課題内容 →
ドミニクとアイヒャーについての抜粋文のうち、「マンフレート・アイヒャーとドミニク。」から「的にしない人だと思いました。」までの部分を、「尊敬している」を「敬服している」に置き換えて書き直してもらえますか。

抜粋文 →
2015年8月、ドミニクはバカンスに入っていて、緊急な事以外はマネージャーにも連絡はしないように伝えていました。しかしある日マネージャーから「マンフレート・アイヒャーが”君は今何をやっているのか”と聞いている。君に会いたがっているようだ」と連絡が来ました。ドミニク自身は勿論アイヒャーを知ってましたが「別の世界の人」であり、自分を知ってるとは思っていなかったそうです。しかし会いたいと言われ、慌ててバカンスを切り上げてミュンヘンに飛びました。

アイヒャーとドミニクは会って直ぐに「まるで何十年来の友人かのように」意気投合し、ほぼそのまま移籍が決まります。それからの事はみなさんご存知の通りです。(ドミニクはアイヒャーの事を「一番偉い司祭様」のようだ、と言ってます。)

マンフレート・アイヒャーとドミニク。
2016.3.18-23、オスロRainbowスタジオでの『Silent Light』の録音の時

こういう彼の思い切った即断即決ですが、彼は今までもハッキリこう言ってます。
”I like and admire anyone who takes a chance knowing the potential cost or risk. Actually I prefer it. ”「自分は潜在的なコストやリスクを承知でチャンスをつかむ人が好きだし、尊敬している。実際、私はそれを好む。」と。まあ自分自身がそうやって行動してきた訳ですからね。

ですから恐らく彼は私がいきなりドイツに来て、自分にあれやこれやしてきた事に対して当然とても驚いたには違いないんですが、しかしそういう少し無謀とも思えるチャレンジを、一人で外国に来てまでしてきた人間に対して(しかも英語もあまり流暢でもなく女一人で乗り込んできた)冷たくあしらうような考え方は基本的にしない人だと思いました。

データ抜粋 →

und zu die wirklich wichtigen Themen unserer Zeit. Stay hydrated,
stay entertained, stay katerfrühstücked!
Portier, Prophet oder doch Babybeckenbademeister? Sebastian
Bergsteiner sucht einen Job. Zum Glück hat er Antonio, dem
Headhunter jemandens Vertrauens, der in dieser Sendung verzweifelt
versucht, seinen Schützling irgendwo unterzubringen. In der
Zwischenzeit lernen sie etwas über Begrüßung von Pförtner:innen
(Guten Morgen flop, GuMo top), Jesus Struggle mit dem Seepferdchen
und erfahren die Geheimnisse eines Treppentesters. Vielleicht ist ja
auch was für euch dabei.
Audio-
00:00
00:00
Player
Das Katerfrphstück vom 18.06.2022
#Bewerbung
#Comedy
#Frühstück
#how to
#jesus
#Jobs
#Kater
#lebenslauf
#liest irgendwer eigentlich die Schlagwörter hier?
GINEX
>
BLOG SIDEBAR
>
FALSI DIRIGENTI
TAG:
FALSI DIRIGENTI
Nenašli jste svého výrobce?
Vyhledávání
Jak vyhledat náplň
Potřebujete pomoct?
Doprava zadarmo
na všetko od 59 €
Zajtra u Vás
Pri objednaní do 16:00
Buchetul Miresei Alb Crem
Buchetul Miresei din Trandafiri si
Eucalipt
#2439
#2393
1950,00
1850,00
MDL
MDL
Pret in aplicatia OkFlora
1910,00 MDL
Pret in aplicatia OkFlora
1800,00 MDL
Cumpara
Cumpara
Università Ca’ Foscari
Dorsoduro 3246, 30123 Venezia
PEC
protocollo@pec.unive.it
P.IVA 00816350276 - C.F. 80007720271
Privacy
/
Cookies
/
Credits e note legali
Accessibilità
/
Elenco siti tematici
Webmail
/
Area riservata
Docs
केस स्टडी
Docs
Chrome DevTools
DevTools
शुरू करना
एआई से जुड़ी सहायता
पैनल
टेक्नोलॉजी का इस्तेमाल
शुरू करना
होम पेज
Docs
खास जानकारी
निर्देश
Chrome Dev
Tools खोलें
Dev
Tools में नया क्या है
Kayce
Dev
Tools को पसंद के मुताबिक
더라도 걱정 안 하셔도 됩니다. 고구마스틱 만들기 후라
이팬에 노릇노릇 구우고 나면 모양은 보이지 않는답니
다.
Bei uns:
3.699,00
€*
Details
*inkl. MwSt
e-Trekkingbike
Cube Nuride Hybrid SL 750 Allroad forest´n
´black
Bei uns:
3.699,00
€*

この課題の解答 →
マンフレート・アイヒャーとドミニク。
2016.3.18-23、オスロRainbowスタジオでの『Silent Light』の録音の時

こういう彼の思い切った即断即決ですが、彼は今までもハッキリこう言ってます。
”I like and admire anyone who takes a chance knowing the potential cost or risk. Actually I prefer it. ”「自分は潜在的なコストやリスクを承知でチャンスをつかむ人が好きだし、敬服している。実際、私はそれを好む。」と。まあ自分自身がそうやって行動してきた訳ですからね。

ですから恐らく彼は私がいきなりドイツに来て、自分にあれやこれやしてきた事に対して当然とても驚いたには違いないんですが、しかしそういう少し無謀とも思えるチャレンジを、一人で外国に来てまでしてきた人間に対して(しかも英語もあまり流暢でもなく女一人で乗り込んできた)冷たくあしらうような考え方は基本的にしない人だと思いました。